▶ **YOUR GOAL**
Could you copy the records below exactly, leaving out any pictures?

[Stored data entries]
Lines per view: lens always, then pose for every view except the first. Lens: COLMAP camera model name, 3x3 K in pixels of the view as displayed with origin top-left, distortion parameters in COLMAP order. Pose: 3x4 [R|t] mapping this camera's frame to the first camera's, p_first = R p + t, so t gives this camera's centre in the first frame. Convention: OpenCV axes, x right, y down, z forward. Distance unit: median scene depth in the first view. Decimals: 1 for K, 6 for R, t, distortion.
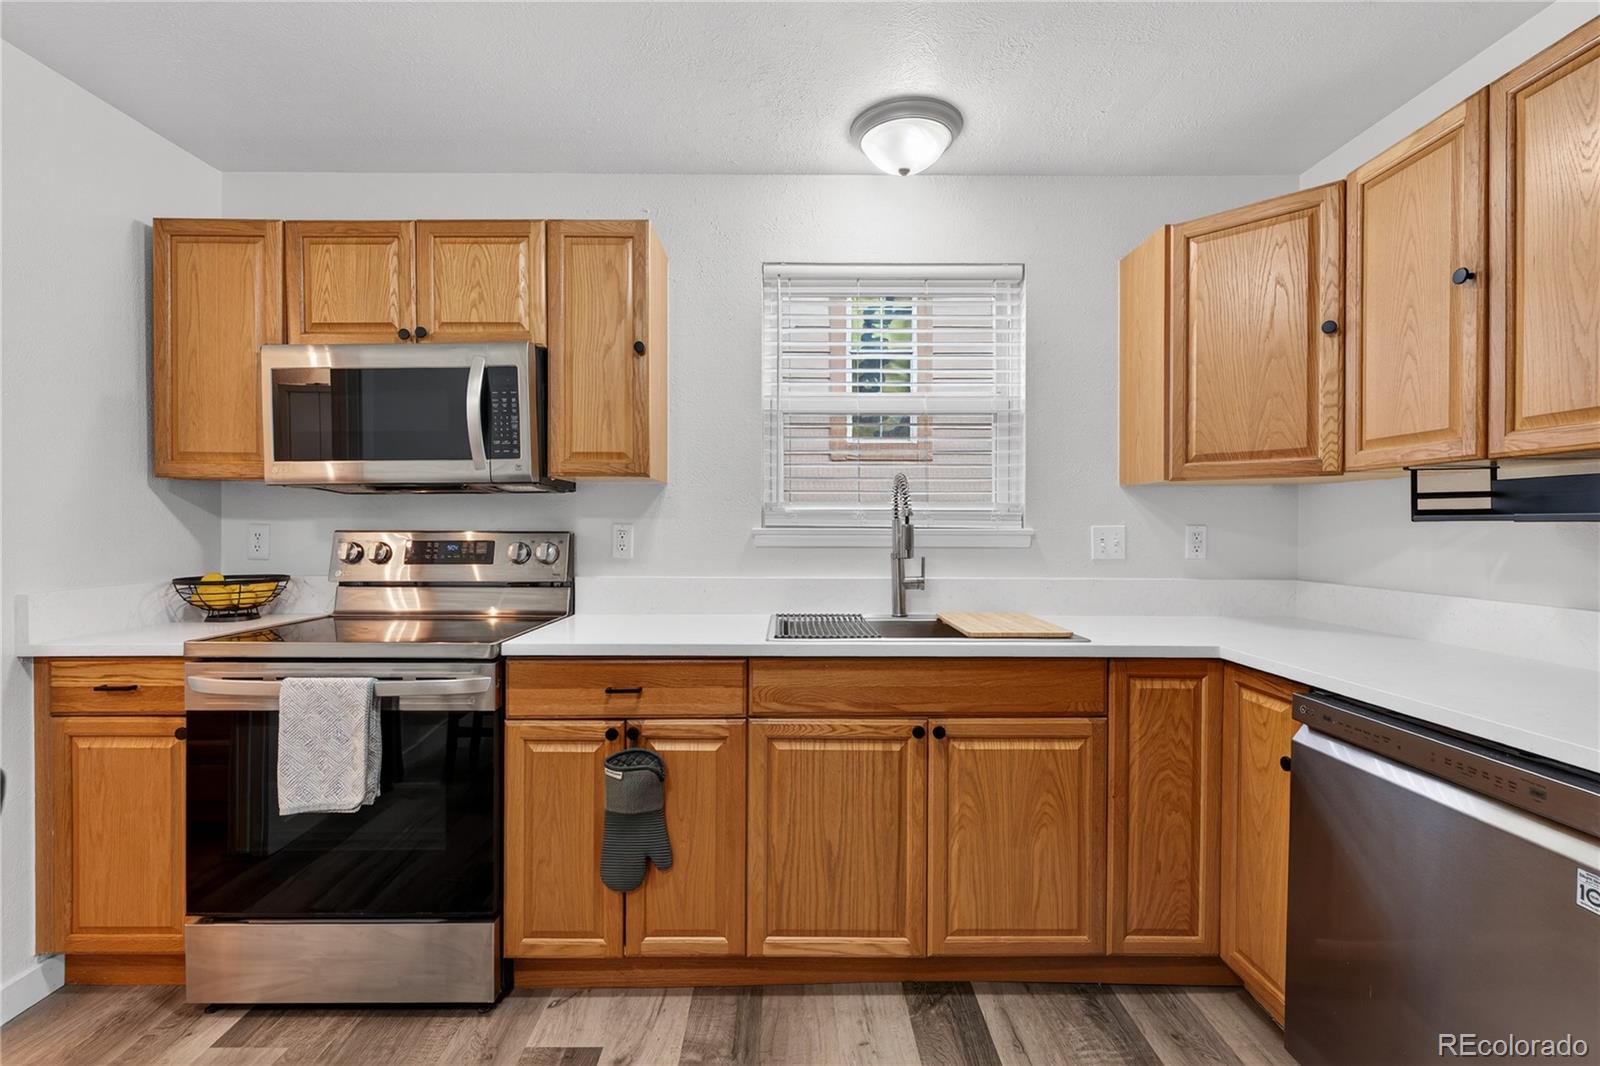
lens RADIAL K [[736.4, 0, 800.0], [0, 736.4, 533.0], [0, 0, 1]] dist [0.000863, 0.000339]
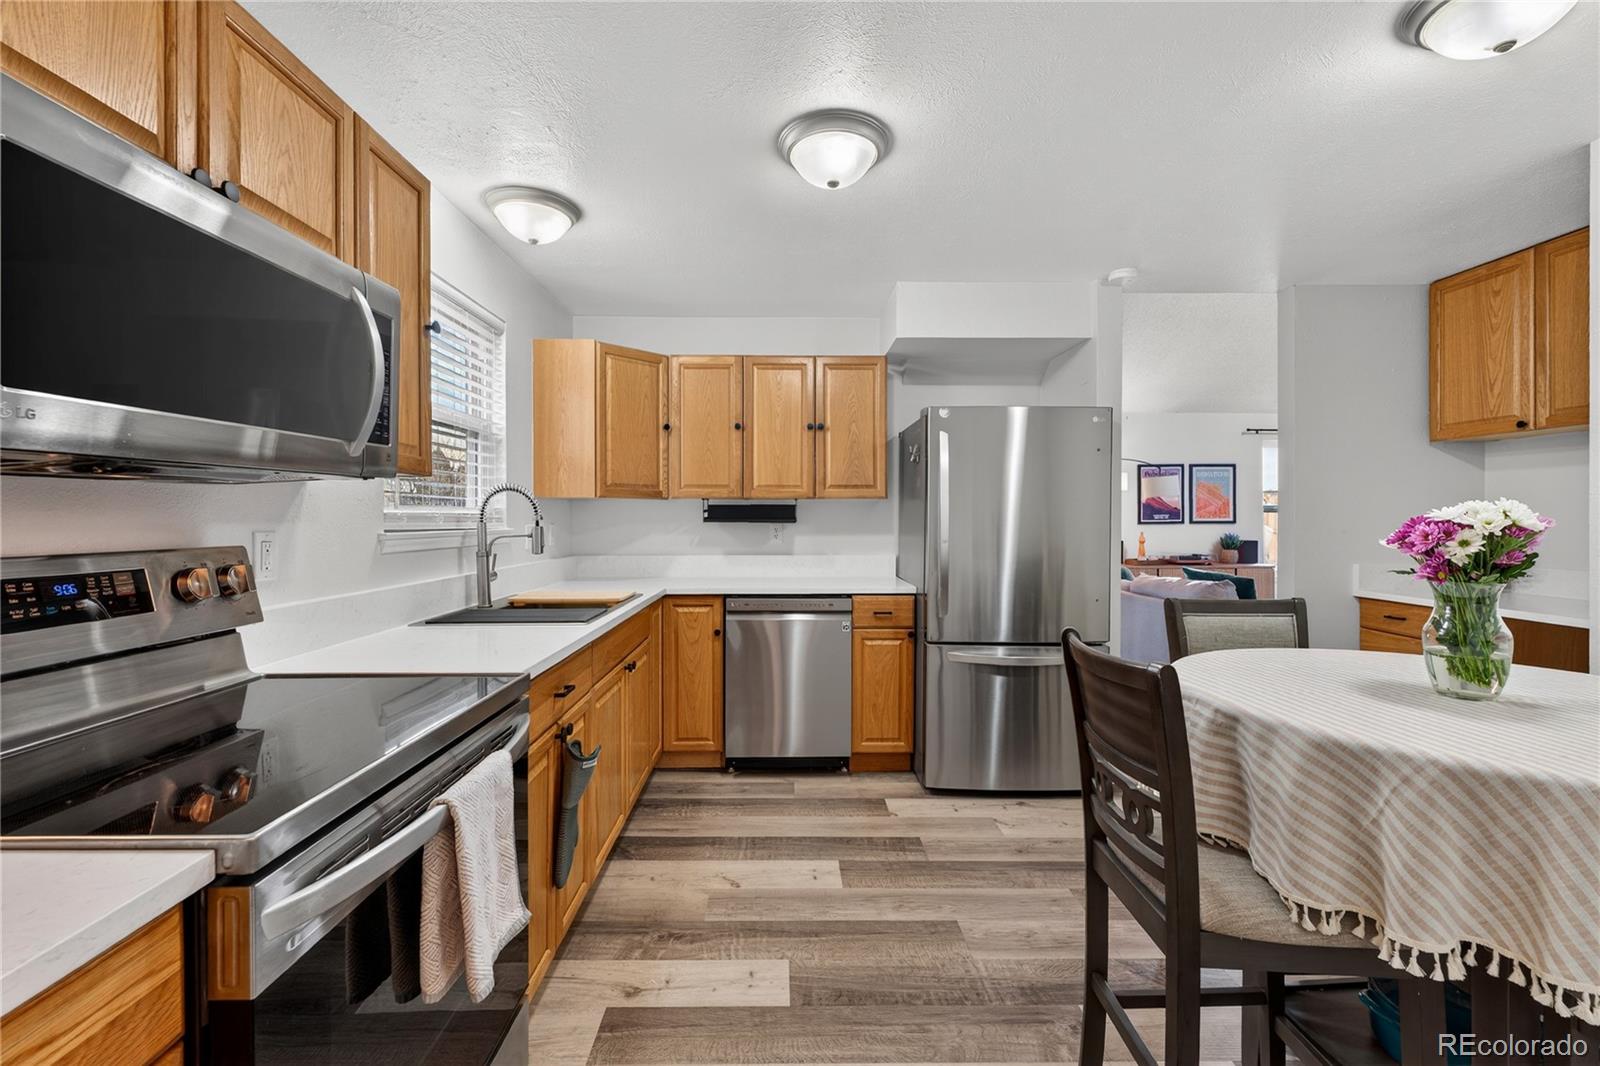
lens RADIAL K [[666.5, 0, 800.0], [0, 666.5, 533.0], [0, 0, 1]] dist [0.000550, 0.000037]
pose [[-0.005285, -0.024582, 0.999684, -1.129199], [0.013187, 0.999609, 0.024650, -0.026889], [-0.999899, 0.013313, -0.004959, 0.642176]]
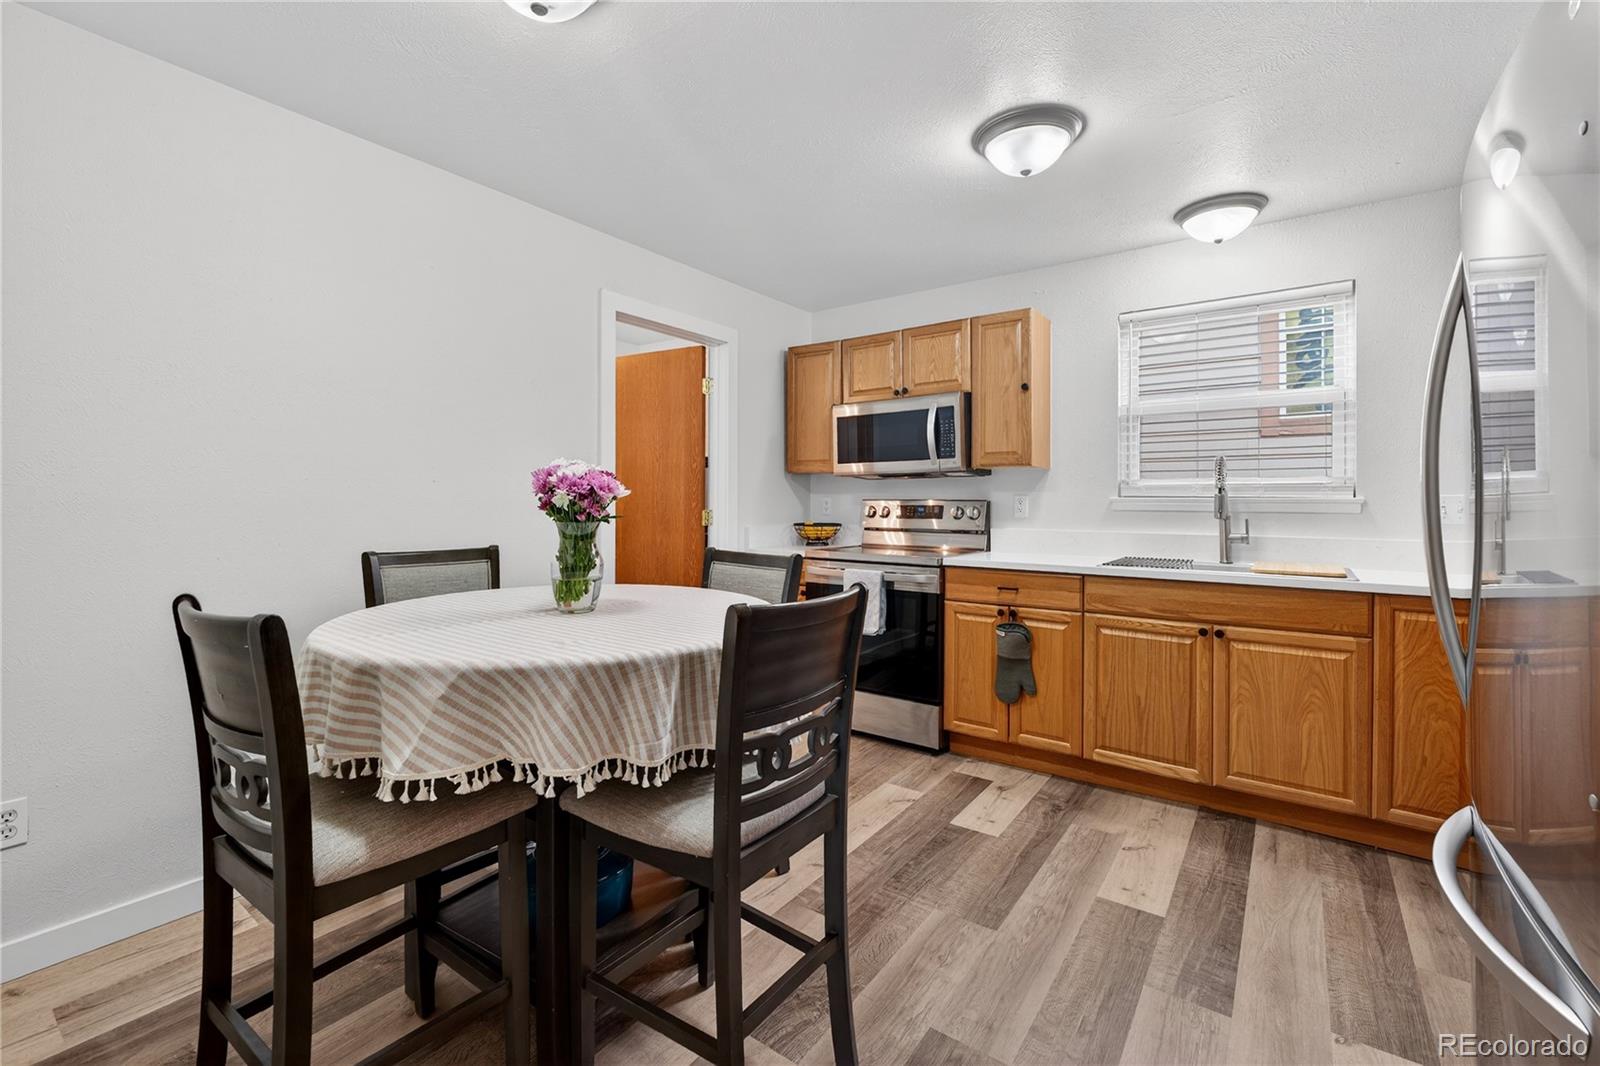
lens RADIAL K [[695.1, 0, 789.0], [0, 695.1, 494.0], [0, 0, 1]] dist [0.001383, 0.000217]
pose [[0.801831, -0.005996, -0.597521, 0.325727], [-0.006644, 0.999798, -0.018949, 0.021478], [0.597514, 0.019164, 0.801629, -0.630535]]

▶ **OUTPUT BELOW**
Lines per view: lens always, then pose for every view except the first. Lens: COLMAP camera model name, 3x3 K in pixels of the view as displayed with origin top-left, distortion parameters in COLMAP order. Pose: 3x4 [R|t] mapping this camera's frame to the first camera's, p_first = R p + t, so t gives this camera's centre in the first frame. Convention: OpenCV axes, x right, y down, z forward. Distance unit: median scene depth in the first view. Decimals: 1 for K, 6 for R, t, distortion.
lens RADIAL K [[736.4, 0, 800.0], [0, 736.4, 533.0], [0, 0, 1]] dist [0.000863, 0.000339]
lens RADIAL K [[666.5, 0, 800.0], [0, 666.5, 533.0], [0, 0, 1]] dist [0.000550, 0.000037]
pose [[-0.005285, -0.024582, 0.999684, -1.129199], [0.013187, 0.999609, 0.024650, -0.026889], [-0.999899, 0.013313, -0.004959, 0.642176]]
lens RADIAL K [[695.1, 0, 789.0], [0, 695.1, 494.0], [0, 0, 1]] dist [0.001383, 0.000217]
pose [[0.801831, -0.005996, -0.597521, 0.325727], [-0.006644, 0.999798, -0.018949, 0.021478], [0.597514, 0.019164, 0.801629, -0.630535]]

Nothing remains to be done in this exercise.